Open tmsd2001 opened 4 years ago
This will be easy to add.
I'm curious to hear more about the use case. Do you have a large quantity of big files that are known to be unique, so you'd like the scan to go faster by ignoring them?
on my disk are 299 Files greater 1 GB and I haven't counted them yet, but there will be millions of files smaller than 10 bytes from Backups. The 299 files are currently running on the network and are not yet finished hashing, but it has already taken 280 minutes. I think the big ones block the process for now. If I have more details I can write them.
Scanning files mounted over the network (whether NFS or other) will be slow, no matter what. If there is any way to run the scan on the host which has the disk(s) locally, that would be the best approach.
If some of the files are local and some are network mounted (not sure if that is your case), you could exclude the remote ones using the -X option (see docs).

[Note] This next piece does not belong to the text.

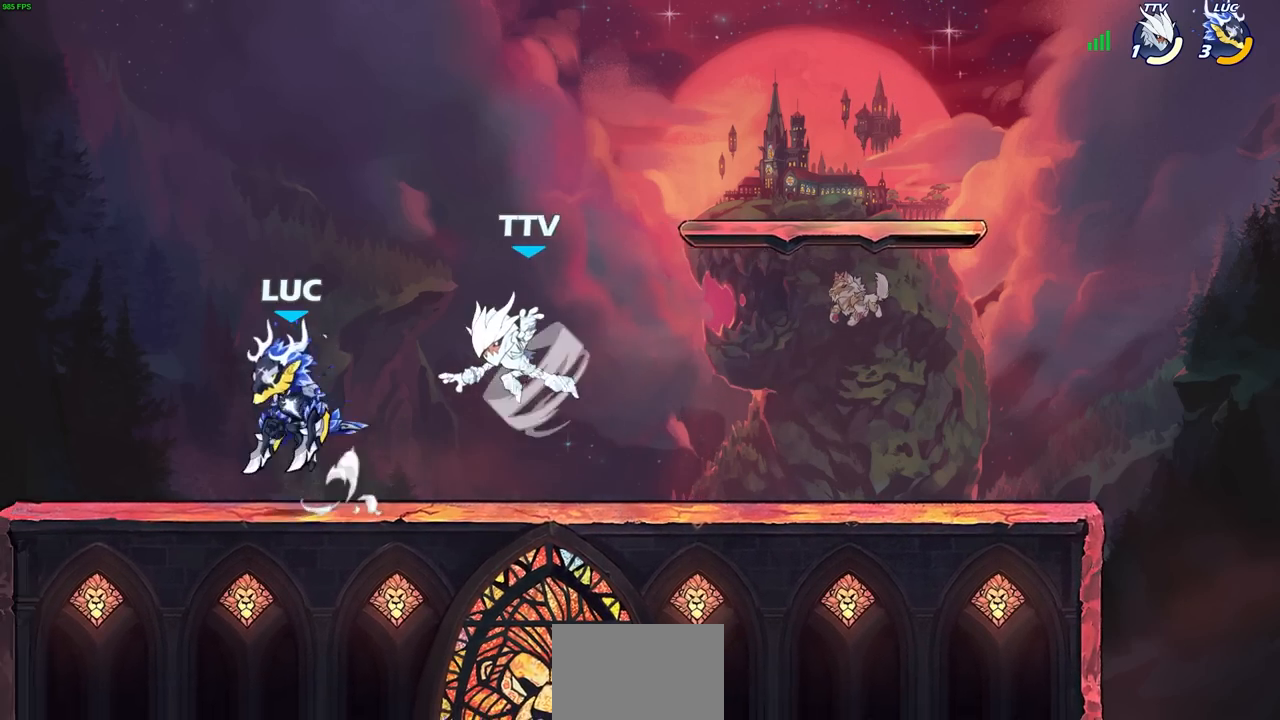
{"buttons": [], "left_stick": "center", "right_stick": "center", "events": [[67, "R2", "down"], [83, "CIRCLE", "down"], [117, "left_stick", "center"], [133, "R2", "up"], [167, "CIRCLE", "up"]]}
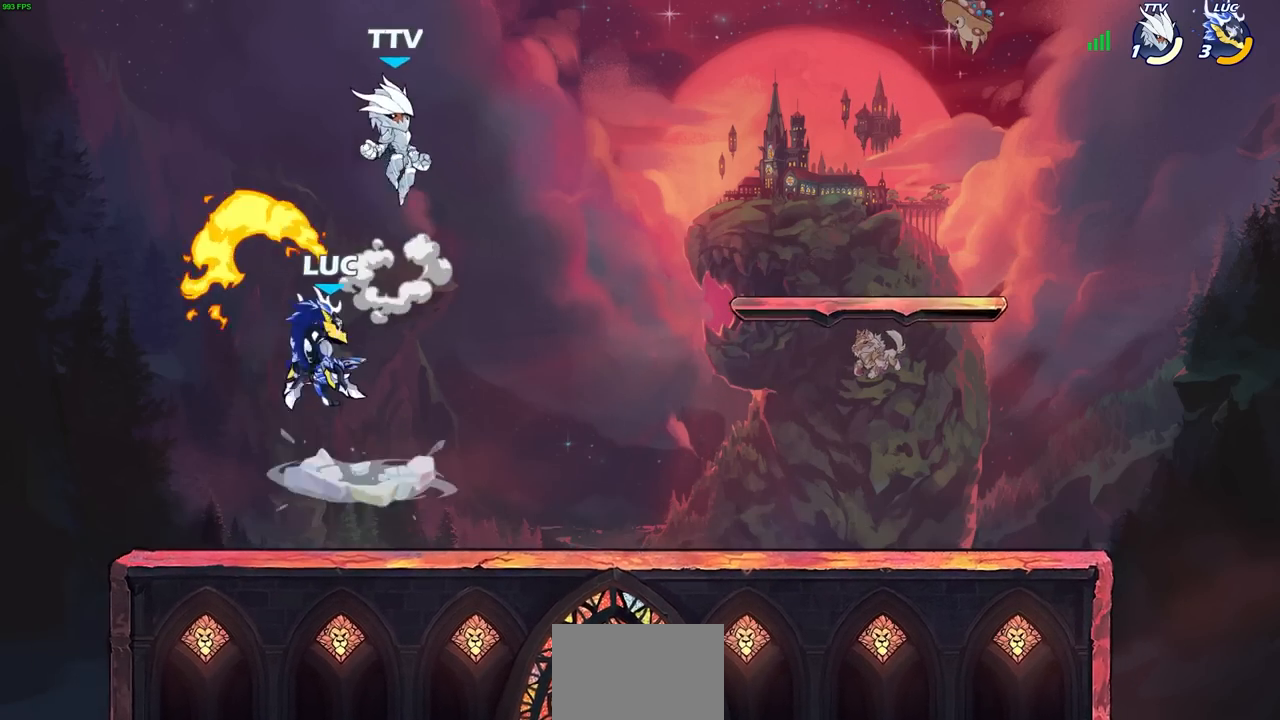
{"buttons": [], "left_stick": "right", "right_stick": "center", "events": [[450, "left_stick", "right"]]}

I'll add an option to exclude files larger than a given size. That said, if you have millions of files smaller than 10 bytes being read over the network, that will also be slow, likely more so than the large files (depending how large they are and network speed). If you're not doing so already, you might want to exclude the smallest files with -m 10 or whichever size limit makes sense for you.
I tried it on the local pc, it is faster there even though it has significantly less power. With more memory, it would be even faster because I had to add a larger swap partition. There the network is the bottleneck. But I still liked that the many small files are pictures or icons. Is there an option to just search jpg or png and so on?
cleaning a disk by min Filesize is pretty easy to do by hand. But GBytes of small files is hard to compare by hand. With min and max options can everyone work as he likes.